WORK TO BE COMPLETED
Tally every line of the records below that includes "linejoin", and reply with the total alone.

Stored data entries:

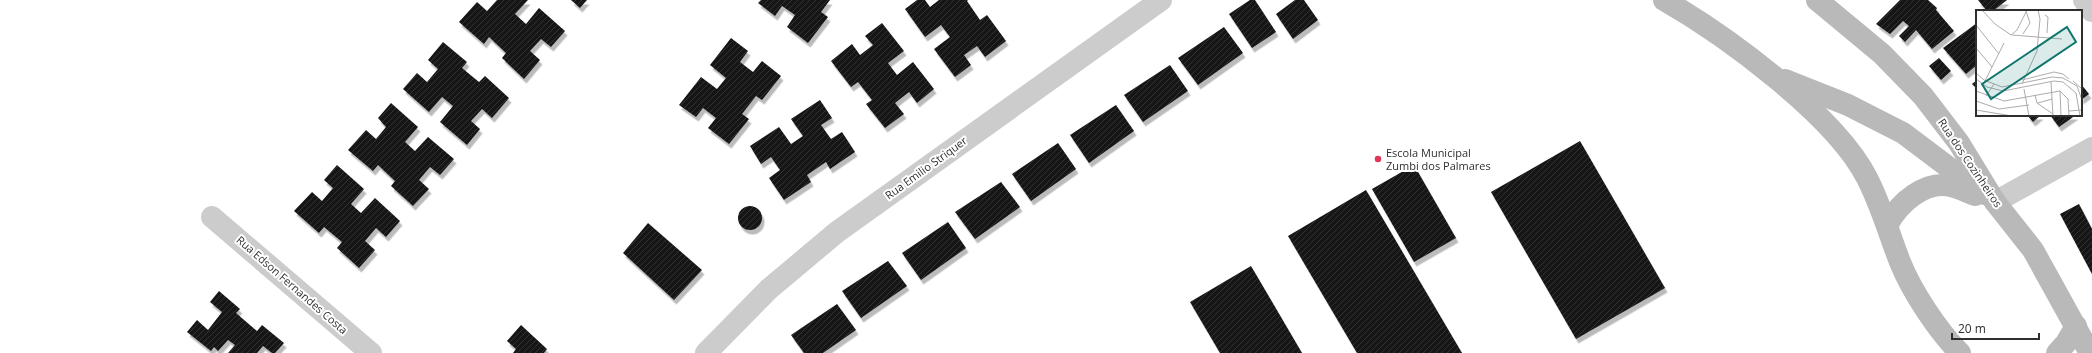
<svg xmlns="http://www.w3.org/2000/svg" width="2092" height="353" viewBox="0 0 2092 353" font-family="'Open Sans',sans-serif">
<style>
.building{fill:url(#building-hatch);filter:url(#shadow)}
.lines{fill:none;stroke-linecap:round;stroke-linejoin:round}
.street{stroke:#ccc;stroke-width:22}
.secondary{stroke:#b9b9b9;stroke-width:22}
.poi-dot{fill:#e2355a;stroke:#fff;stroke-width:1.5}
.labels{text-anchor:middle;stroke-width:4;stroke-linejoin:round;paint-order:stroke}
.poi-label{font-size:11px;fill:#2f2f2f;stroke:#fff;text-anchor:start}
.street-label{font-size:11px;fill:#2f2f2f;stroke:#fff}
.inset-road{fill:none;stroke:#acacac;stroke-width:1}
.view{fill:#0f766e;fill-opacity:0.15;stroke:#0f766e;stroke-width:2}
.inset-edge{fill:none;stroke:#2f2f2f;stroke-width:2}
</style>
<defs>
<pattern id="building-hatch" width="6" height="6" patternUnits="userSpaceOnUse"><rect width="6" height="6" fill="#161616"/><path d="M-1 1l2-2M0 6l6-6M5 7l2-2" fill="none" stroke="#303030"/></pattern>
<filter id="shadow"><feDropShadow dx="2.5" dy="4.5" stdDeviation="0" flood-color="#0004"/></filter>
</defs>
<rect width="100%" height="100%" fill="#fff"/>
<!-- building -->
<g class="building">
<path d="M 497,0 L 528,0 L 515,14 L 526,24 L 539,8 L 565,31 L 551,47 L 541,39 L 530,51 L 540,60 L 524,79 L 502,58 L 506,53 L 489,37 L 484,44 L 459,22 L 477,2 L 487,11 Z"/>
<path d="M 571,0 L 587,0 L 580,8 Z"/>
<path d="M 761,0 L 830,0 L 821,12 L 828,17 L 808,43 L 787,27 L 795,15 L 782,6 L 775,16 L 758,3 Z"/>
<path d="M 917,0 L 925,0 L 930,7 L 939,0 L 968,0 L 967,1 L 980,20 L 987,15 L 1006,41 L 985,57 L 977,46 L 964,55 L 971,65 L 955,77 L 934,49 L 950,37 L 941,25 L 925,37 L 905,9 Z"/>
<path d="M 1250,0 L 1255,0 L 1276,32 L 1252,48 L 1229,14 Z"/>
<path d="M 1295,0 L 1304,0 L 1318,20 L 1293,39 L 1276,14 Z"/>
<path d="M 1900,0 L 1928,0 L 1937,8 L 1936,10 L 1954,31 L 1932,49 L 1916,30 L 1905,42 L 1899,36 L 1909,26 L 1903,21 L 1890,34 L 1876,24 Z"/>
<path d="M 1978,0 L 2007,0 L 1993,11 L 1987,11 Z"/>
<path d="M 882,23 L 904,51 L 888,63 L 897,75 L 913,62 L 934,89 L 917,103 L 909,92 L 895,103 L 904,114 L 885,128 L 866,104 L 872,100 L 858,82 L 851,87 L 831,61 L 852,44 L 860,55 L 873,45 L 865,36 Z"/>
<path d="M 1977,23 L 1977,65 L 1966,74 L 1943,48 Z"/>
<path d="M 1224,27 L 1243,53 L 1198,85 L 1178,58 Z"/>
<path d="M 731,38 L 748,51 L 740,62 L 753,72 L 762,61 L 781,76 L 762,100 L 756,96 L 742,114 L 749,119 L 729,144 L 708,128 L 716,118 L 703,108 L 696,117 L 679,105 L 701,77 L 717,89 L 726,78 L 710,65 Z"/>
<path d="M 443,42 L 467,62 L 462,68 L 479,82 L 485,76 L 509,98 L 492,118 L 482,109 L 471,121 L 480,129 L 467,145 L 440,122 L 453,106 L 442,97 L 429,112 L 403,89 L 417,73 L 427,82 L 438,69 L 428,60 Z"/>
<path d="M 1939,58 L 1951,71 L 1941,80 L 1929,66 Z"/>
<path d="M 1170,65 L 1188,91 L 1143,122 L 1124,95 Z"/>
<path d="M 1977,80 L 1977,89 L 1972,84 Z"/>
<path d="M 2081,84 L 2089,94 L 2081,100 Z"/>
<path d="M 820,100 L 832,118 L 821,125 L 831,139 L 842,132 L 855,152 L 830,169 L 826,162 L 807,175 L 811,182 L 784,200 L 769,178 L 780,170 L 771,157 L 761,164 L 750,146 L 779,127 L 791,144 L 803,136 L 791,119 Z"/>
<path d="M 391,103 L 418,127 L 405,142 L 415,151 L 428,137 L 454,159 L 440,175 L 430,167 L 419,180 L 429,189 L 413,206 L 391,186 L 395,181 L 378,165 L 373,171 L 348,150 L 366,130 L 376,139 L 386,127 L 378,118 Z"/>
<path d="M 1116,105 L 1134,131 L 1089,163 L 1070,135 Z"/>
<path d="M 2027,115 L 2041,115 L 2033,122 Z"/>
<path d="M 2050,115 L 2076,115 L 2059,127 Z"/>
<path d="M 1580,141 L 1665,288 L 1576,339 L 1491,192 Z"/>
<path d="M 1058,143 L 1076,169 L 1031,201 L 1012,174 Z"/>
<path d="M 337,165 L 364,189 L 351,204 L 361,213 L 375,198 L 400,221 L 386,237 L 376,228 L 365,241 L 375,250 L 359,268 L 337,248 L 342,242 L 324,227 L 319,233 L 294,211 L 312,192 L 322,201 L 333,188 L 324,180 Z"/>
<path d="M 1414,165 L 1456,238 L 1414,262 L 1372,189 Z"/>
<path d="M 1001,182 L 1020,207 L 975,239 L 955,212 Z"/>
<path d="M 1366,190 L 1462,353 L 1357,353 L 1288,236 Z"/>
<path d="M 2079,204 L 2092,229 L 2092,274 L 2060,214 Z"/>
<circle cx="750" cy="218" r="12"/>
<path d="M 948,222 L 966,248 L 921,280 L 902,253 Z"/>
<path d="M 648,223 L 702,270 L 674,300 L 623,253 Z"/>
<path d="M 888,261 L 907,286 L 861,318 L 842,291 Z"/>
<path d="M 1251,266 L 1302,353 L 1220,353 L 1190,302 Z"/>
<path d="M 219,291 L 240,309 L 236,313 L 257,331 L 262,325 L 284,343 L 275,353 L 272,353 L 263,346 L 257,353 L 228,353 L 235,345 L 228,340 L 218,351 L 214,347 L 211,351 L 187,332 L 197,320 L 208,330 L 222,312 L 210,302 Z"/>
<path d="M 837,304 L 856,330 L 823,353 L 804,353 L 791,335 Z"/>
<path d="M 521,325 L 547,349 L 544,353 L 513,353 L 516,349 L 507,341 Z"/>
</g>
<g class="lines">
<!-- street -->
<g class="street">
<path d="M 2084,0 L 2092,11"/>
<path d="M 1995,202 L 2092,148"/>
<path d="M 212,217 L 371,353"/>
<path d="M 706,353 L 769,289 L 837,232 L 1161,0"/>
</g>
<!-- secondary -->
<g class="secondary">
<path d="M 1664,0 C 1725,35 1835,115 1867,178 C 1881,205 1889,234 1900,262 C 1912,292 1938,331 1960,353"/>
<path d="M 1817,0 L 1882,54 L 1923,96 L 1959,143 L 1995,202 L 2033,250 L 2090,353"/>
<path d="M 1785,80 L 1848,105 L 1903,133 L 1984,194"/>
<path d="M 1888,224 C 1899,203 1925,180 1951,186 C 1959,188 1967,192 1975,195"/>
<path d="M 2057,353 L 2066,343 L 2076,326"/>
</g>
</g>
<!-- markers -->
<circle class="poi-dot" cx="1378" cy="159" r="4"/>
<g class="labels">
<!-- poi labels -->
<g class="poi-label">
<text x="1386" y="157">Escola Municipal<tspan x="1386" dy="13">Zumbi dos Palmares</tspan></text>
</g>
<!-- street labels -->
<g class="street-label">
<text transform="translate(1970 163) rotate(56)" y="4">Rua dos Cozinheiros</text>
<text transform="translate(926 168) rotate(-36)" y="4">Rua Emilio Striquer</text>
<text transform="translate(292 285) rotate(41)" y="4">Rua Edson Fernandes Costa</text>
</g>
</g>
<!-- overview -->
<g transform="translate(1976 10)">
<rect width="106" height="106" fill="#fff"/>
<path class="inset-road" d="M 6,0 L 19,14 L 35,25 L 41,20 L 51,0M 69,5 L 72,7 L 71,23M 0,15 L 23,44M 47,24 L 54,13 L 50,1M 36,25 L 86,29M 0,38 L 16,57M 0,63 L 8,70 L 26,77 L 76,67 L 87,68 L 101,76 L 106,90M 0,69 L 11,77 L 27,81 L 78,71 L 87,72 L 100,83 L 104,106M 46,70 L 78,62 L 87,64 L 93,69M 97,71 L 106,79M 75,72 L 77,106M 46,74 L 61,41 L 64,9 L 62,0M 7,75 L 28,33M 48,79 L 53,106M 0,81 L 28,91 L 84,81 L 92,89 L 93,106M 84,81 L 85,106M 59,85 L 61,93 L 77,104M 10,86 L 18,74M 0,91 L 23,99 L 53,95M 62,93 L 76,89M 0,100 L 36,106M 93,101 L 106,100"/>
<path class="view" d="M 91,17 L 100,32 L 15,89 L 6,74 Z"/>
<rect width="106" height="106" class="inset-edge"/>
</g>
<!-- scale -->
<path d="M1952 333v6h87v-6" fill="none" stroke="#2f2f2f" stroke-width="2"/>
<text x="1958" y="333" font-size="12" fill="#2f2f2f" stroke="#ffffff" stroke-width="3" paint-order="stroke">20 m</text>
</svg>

RESPONSE TO THE TASK
2